Section : CURRENT ISSUES
Issue Date : 3 / 1990  1,011 Words
Author : Frank Tatu

       As the much-touted "Pacific Century" approaches, the miracle of economic development around the Asian Rim continues a pace with few signs of abatement.
       
       Prime spokes of the Pacific hub are the Association of Southeast Asian Nations (ASEAN) members. Brunei and Singapore have the most robust economies. The remaining four members are, in order of 1987 per capita income, Malaysia, Thailand, the Philippines, and Indonesia, at: $1,800; $850; $590; and $450, averaging out to $925.
       
       Note that Singapore is the only ASEAN member that is an Asian Tiger. Because of its growing economy, like Singapore, Brunei is also, to its distress, ineligible for American trade preferences. Brunei's $15,390 per capita income exceeds the $8,500 limit for GSP preferential treatment. Brunei, however, a tiny sultanate ruled by the world's richest man, is absolutely sui generis and cannot be addressed in any general discussion of either economic dynamics or ASEAN, to which it became the sixth and last member in 1984 [see,"Brunei's Abundant Fortunes"].
       
       While the six ASEAN nations occupy a total land area less than a third of that of the United States, the ASEAN population of 321.2 million exceeds both that of the United States (247 million) and of the European Community with which it expects to be in direct economic competition after 1992.
       
       ASEAN was established in August 1967 primarily as a regional instrument of economic, social, and cultural cooperation to enhance cohesion, self-reliance, and "resilience" (an ASEAN signatory term). Because of competitive aspects of the economies and the lack of complimentary goals, ASEAN was, as noted, accorded short-shift, even by some of its members.

■ DATA ENTRIES

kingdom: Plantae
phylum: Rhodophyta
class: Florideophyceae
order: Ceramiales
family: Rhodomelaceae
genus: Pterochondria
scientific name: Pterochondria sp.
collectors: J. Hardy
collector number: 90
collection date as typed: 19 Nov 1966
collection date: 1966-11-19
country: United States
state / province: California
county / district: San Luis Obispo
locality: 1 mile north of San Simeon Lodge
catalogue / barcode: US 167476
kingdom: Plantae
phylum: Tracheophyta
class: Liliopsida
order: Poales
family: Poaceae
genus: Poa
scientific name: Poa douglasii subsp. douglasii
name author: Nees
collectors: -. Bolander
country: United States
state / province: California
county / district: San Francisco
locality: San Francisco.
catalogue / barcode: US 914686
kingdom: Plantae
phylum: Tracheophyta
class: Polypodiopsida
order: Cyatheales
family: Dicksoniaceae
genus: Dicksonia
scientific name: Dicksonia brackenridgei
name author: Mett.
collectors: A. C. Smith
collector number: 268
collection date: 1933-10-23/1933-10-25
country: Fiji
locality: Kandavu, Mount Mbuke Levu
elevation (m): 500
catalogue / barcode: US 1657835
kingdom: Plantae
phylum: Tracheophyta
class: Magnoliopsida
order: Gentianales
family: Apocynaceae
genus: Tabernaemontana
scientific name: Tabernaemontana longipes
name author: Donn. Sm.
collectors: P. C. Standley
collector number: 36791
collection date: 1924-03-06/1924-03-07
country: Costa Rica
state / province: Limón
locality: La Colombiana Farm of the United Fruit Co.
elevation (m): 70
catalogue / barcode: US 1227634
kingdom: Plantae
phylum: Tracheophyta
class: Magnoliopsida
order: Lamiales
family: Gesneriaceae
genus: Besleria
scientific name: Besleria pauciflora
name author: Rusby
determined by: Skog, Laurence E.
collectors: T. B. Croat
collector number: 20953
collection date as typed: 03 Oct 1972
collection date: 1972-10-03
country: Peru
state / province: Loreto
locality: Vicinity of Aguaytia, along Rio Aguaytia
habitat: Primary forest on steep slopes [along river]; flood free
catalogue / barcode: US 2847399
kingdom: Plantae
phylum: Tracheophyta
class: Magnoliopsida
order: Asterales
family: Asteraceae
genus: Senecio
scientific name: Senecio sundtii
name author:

■ SET OF TASKS
(1) Write out the part of the ASEAN article starting with "ASEAN was established" and going on through "of its members.".
(2) According to the ASEAN article, when was ASEAN established?
(3) Translate this sentence from the ASEAN article into Spanish: "Brunei and Singapore have the most robust economies."
The rows have no connection to the ASEAN article.

■ THE RESULTS
(1)
ASEAN was established in August 1967 primarily as a regional instrument of economic, social, and cultural cooperation to enhance cohesion, self-reliance, and "resilience" (an ASEAN signatory term). Because of competitive aspects of the economies and the lack of complimentary goals, ASEAN was, as noted, accorded short-shift, even by some of its members.

(2) August 1967

(3) Brunéi y Singapur tienen las economías más sólidas.